Let’s ignore for the sake of argument the incredible overhead I’d have to take upon myself in order to facilitate and account for 100+ recurring micro-donations. How much more money do you think these creators would get from my direct donations rather than going through greedy Alphabet? Let’s do math together:
- Subscription: $12.48 (the extra $0.48 is applied at checkout for the 4% VAT)
- 4% VAT (rounds up): -$0.48 ($12.00)
- 1.9% + $0.30 Processor Fee (rounds up): -$0.53 ($11.47)
- 45% Platform Split (not rounded!): -$5.1615 ($6.3085)
- 100x split: $0.063085 p/channel
Ok. That’s ~$0.06 instead of the $0.12 each creator would have gotten had I simply hand-delivered two pennies and a dime to every single individual. Now, I don’t know about you… but I’m kind of too busy watching YouTube to go outside right now, so let’s go ahead and factor in what would happen if I managed to donate using a platform like Patreon instead:
- Not-Subscription: $12.48
- Rounded up: $13.00 (the donation has to be evenly divisible by 100)
- Per-creator donation: $00.13
- 4% Local Digital VAT (rounds up): -$0.01 ($0.12)

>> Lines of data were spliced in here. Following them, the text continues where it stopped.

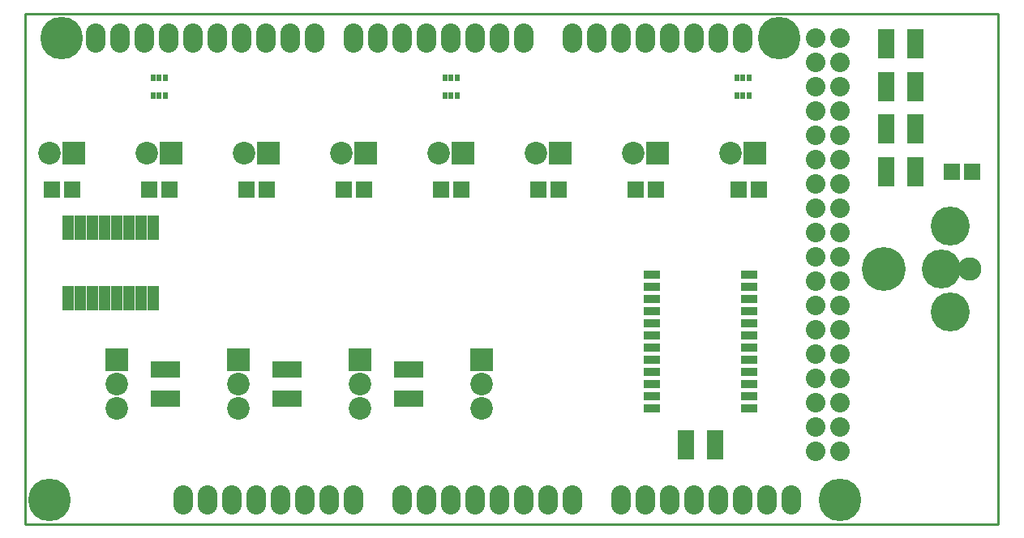
<source format=gts>
G04 (created by PCBNEW-RS274X (2011-05-25)-stable) date Wed 08 May 2013 01:19:30 PM EDT*
G01*
G70*
G90*
%MOIN*%
G04 Gerber Fmt 3.4, Leading zero omitted, Abs format*
%FSLAX34Y34*%
G04 APERTURE LIST*
%ADD10C,0.006000*%
%ADD11C,0.009000*%
%ADD12C,0.096000*%
%ADD13C,0.160000*%
%ADD14C,0.180000*%
%ADD15C,0.175000*%
%ADD16O,0.080000X0.120000*%
%ADD17C,0.080000*%
%ADD18R,0.070000X0.035000*%
%ADD19R,0.120000X0.070000*%
%ADD20R,0.070000X0.120000*%
%ADD21R,0.067000X0.067000*%
%ADD22C,0.093000*%
%ADD23R,0.093000X0.093000*%
%ADD24R,0.020500X0.027600*%
%ADD25R,0.045000X0.100000*%
G04 APERTURE END LIST*
G54D10*
G54D11*
X89500Y-30500D02*
X49500Y-30500D01*
X89500Y-51500D02*
X89500Y-30500D01*
X49500Y-51500D02*
X89500Y-51500D01*
X49500Y-30500D02*
X49500Y-51500D01*
G54D12*
X88320Y-41000D03*
G54D13*
X87140Y-41000D03*
G54D14*
X84780Y-41000D03*
G54D13*
X87530Y-39230D03*
X87530Y-42770D03*
G54D15*
X50500Y-50500D03*
X51000Y-31500D03*
X83000Y-50500D03*
X80500Y-31500D03*
G54D16*
X56000Y-50500D03*
X57000Y-50500D03*
X58000Y-50500D03*
X59000Y-50500D03*
X60000Y-50500D03*
X61000Y-50500D03*
X62000Y-50500D03*
X63000Y-50500D03*
X65000Y-50500D03*
X66000Y-50500D03*
X67000Y-50500D03*
X68000Y-50500D03*
X69000Y-50500D03*
X70000Y-50500D03*
X71000Y-50500D03*
X72000Y-50500D03*
X74000Y-50500D03*
X75000Y-50500D03*
X76000Y-50500D03*
X77000Y-50500D03*
X78000Y-50500D03*
X79000Y-50500D03*
X80000Y-50500D03*
X81000Y-50500D03*
X52400Y-31500D03*
X53400Y-31500D03*
X54400Y-31500D03*
X55400Y-31500D03*
X56400Y-31500D03*
X57400Y-31500D03*
X58400Y-31500D03*
X59400Y-31500D03*
X60400Y-31500D03*
X61400Y-31500D03*
X63000Y-31500D03*
X70000Y-31500D03*
X69000Y-31500D03*
X68000Y-31500D03*
X67000Y-31500D03*
X66000Y-31500D03*
X65000Y-31500D03*
X64000Y-31500D03*
X72000Y-31500D03*
X73000Y-31500D03*
X74000Y-31500D03*
X75000Y-31500D03*
X76000Y-31500D03*
X77000Y-31500D03*
X78000Y-31500D03*
X79000Y-31500D03*
G54D17*
X82000Y-31500D03*
X83000Y-31500D03*
X82000Y-32500D03*
X83000Y-32500D03*
X82000Y-33500D03*
X83000Y-33500D03*
X82000Y-34500D03*
X83000Y-34500D03*
X82000Y-35500D03*
X83000Y-35500D03*
X82000Y-36500D03*
X83000Y-36500D03*
X82000Y-37500D03*
X83000Y-37500D03*
X82000Y-38500D03*
X83000Y-38500D03*
X82000Y-39500D03*
X83000Y-39500D03*
X82000Y-40500D03*
X83000Y-40500D03*
X82000Y-41500D03*
X83000Y-41500D03*
X82000Y-42500D03*
X83000Y-42500D03*
X82000Y-43500D03*
X83000Y-43500D03*
X82000Y-44500D03*
X83000Y-44500D03*
X82000Y-45500D03*
X83000Y-45500D03*
X82000Y-46500D03*
X83000Y-46500D03*
X82000Y-47500D03*
X83000Y-47500D03*
X82000Y-48500D03*
X83000Y-48500D03*
G54D18*
X75250Y-43750D03*
X75250Y-43250D03*
X75250Y-42750D03*
X75250Y-42250D03*
X75250Y-41750D03*
X75250Y-41250D03*
X75250Y-44250D03*
X75250Y-44750D03*
X75250Y-45250D03*
X75250Y-45750D03*
X75250Y-46250D03*
X75250Y-46750D03*
X79250Y-46750D03*
X79250Y-46250D03*
X79250Y-45750D03*
X79250Y-45250D03*
X79250Y-44750D03*
X79250Y-44250D03*
X79250Y-43750D03*
X79250Y-43250D03*
X79250Y-42750D03*
X79250Y-42250D03*
X79250Y-41750D03*
X79250Y-41250D03*
G54D19*
X55250Y-45150D03*
X55250Y-46350D03*
G54D20*
X84900Y-35250D03*
X86100Y-35250D03*
X76650Y-48250D03*
X77850Y-48250D03*
X84900Y-37000D03*
X86100Y-37000D03*
G54D19*
X60250Y-45150D03*
X60250Y-46350D03*
G54D20*
X84900Y-33500D03*
X86100Y-33500D03*
X84900Y-31750D03*
X86100Y-31750D03*
G54D19*
X65250Y-45150D03*
X65250Y-46350D03*
G54D21*
X54585Y-37750D03*
X55415Y-37750D03*
X87585Y-37000D03*
X88415Y-37000D03*
X50585Y-37750D03*
X51415Y-37750D03*
X78835Y-37750D03*
X79665Y-37750D03*
X74585Y-37750D03*
X75415Y-37750D03*
X58585Y-37750D03*
X59415Y-37750D03*
X62585Y-37750D03*
X63415Y-37750D03*
X66585Y-37750D03*
X67415Y-37750D03*
X70585Y-37750D03*
X71415Y-37750D03*
G54D22*
X63250Y-45750D03*
X63250Y-46750D03*
G54D23*
X63250Y-44750D03*
G54D22*
X68250Y-45750D03*
X68250Y-46750D03*
G54D23*
X68250Y-44750D03*
G54D22*
X58250Y-45750D03*
X58250Y-46750D03*
G54D23*
X58250Y-44750D03*
G54D22*
X53250Y-45750D03*
X53250Y-46750D03*
G54D23*
X53250Y-44750D03*
G54D22*
X50500Y-36250D03*
G54D23*
X51500Y-36250D03*
G54D22*
X54500Y-36250D03*
G54D23*
X55500Y-36250D03*
G54D22*
X58500Y-36250D03*
G54D23*
X59500Y-36250D03*
G54D22*
X62500Y-36250D03*
G54D23*
X63500Y-36250D03*
G54D22*
X66500Y-36250D03*
G54D23*
X67500Y-36250D03*
G54D22*
X70500Y-36250D03*
G54D23*
X71500Y-36250D03*
G54D22*
X74500Y-36250D03*
G54D23*
X75500Y-36250D03*
G54D22*
X78500Y-36250D03*
G54D23*
X79500Y-36250D03*
G54D24*
X54744Y-33874D03*
X55000Y-33874D03*
X55256Y-33874D03*
X55256Y-33126D03*
X55000Y-33126D03*
X54744Y-33126D03*
X66744Y-33874D03*
X67000Y-33874D03*
X67256Y-33874D03*
X67256Y-33126D03*
X67000Y-33126D03*
X66744Y-33126D03*
X78744Y-33874D03*
X79000Y-33874D03*
X79256Y-33874D03*
X79256Y-33126D03*
X79000Y-33126D03*
X78744Y-33126D03*
G54D25*
X54750Y-39300D03*
X54250Y-39300D03*
X53750Y-39300D03*
X53250Y-39300D03*
X52750Y-39300D03*
X52250Y-39300D03*
X51750Y-39300D03*
X51250Y-39300D03*
X51250Y-42200D03*
X51750Y-42200D03*
X52250Y-42200D03*
X52750Y-42200D03*
X53250Y-42200D03*
X53750Y-42200D03*
X54250Y-42200D03*
X54750Y-42200D03*
M02*

</source>
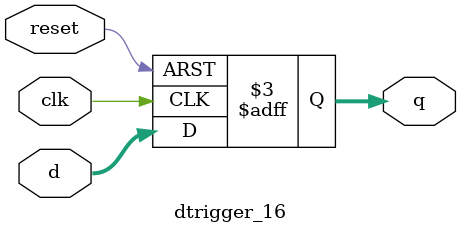
<source format=v>
module dtrigger_1(d,q,clk,reset);
input d,reset,clk;
output reg q;

always @(posedge clk or negedge reset)
begin
  if(~reset)
    q<=0;
  else
    q<=d;
end
endmodule

module dtrigger_2(d,q,clk,reset);
input d,reset,clk;
output reg q;

always @(posedge clk or negedge reset)
begin
  if(~reset)
    q<=0;
  else
    q<=d;
end
endmodule

module dtrigger_16(d,q,clk,reset);
  input clk,reset;
  input [15:0]d;
  output reg [15:0]q;
  
always @(posedge clk or negedge reset)
begin
  if(~reset)
    q<=16'h0000;
  else
    q<=d;
end
endmodule
</source>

- 5% Platform Fee (rounds up): -$0.01 ($0.11)
- 5% + $0.10 Processor Fee (rounds up): -$0.11 ($0.00)
In other words: I’d be paying $0.52 more to donate a grand total of: no money. If we ignore the “no money” problem, there’s also the issue of it being literally impossible to donate such a tiny sum in the first place. We also conveniently ignored the challenge of individually navigating numerous currency conversions…

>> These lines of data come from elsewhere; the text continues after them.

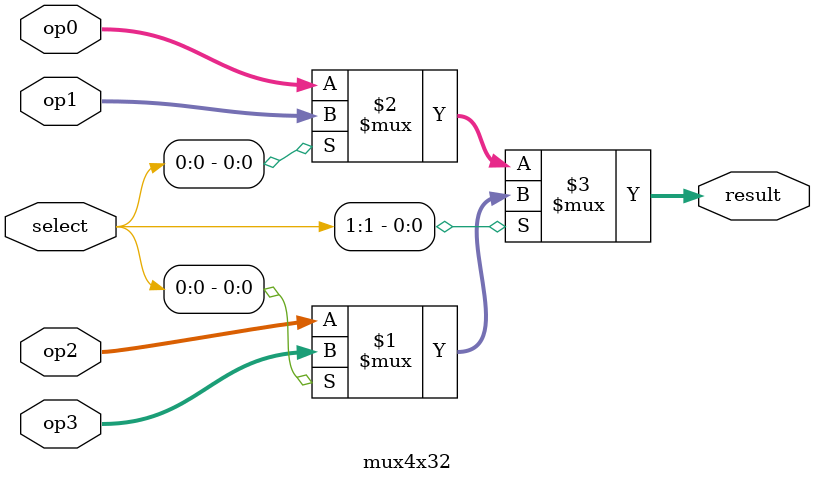
<source format=v>
module mux4x32 (op0, op1, op2, op3, select, result);
input [31:0] op0, op1, op2, op3;
input [1:0] select;
output [31:0] result;
assign result = select[1]? (select[0]? op3: op2)
				:(select[0]? op1: op0);
endmodule
</source>
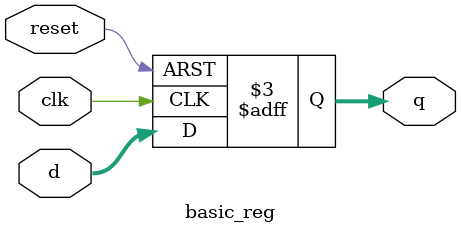
<source format=v>
module basic_reg (
    clk,
    reset,
    d,
    q
);

  input clk, reset;
  input [3:0] d;
  output [3:0] q;
  reg [3:0] q;

  always @(posedge clk or negedge reset) begin
    if (!reset) q <= 0;
    else q <= d;
  end

endmodule  //basic_reg

</source>
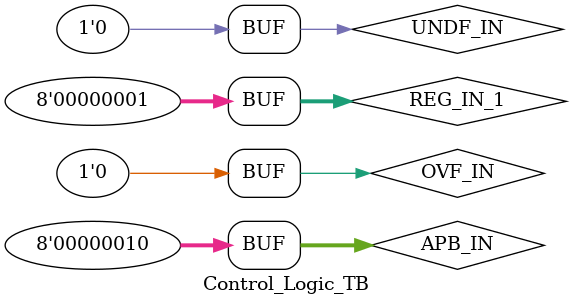
<source format=v>
module Control_Logic_TB;
	reg		OVF_IN;
	reg		UNDF_IN;
	reg	[7:0]	REG_IN_1;
	reg	[7:0]	APB_IN;
	wire	[7:0]	TSR;
	wire	[1:0]	REG_OUT_2;
	wire	[1:0]	CLK_SEL_OUT;
	
	Control_Logic_RTL Control_Logic_dut(
		.OVF_IN(OVF_IN),
		.UNDF_IN(UNDF_IN),
		.REG_IN_1(REG_IN_1),
		.REG_OUT_2(REG_OUT_2),
		.CLK_SEL_OUT(CLK_SEL_OUT)
	);
	TSR_module TSR_module_dut(
		.CL_IN(REG_OUT_2),
		.APB_IN(APB_IN),
		.TSR(TSR)
	);

	initial begin
		APB_IN		=	8'h00;
		OVF_IN		=	8'h00;
		UNDF_IN		=	8'h00;
		REG_IN_1	=	8'h01;
		#100
		OVF_IN		=	8'h01;
		#100
		UNDF_IN		=	8'h01;
		OVF_IN		=	8'h00;	


		#100
		UNDF_IN		=	8'h00;
		APB_IN		=	8'h01;
		#100
		APB_IN		=	8'h02;
	end
endmodule

</source>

Let’s be honest and come clean with each other now: you weren’t being completely serious with me when you claimed that your suggestion was about helping ✨the creators✨. Even if you were serious, I’m certain that you don’t actually follow your own advice because it’s quite clearly impossible for a normal person to internationally distribute $12 among dozens of strangers.
That’s reasonable. I’d be fine paying but I just feel like the cost is too high for my usage. I don’t use YouTube enough to justify the cost. If they had like a lower tier where for 5 bucks a month I could skip x ads or ads on x hours of videos I’d be a subscriber already.
So soon we will need an adblocker blocker blocker to use YouTube?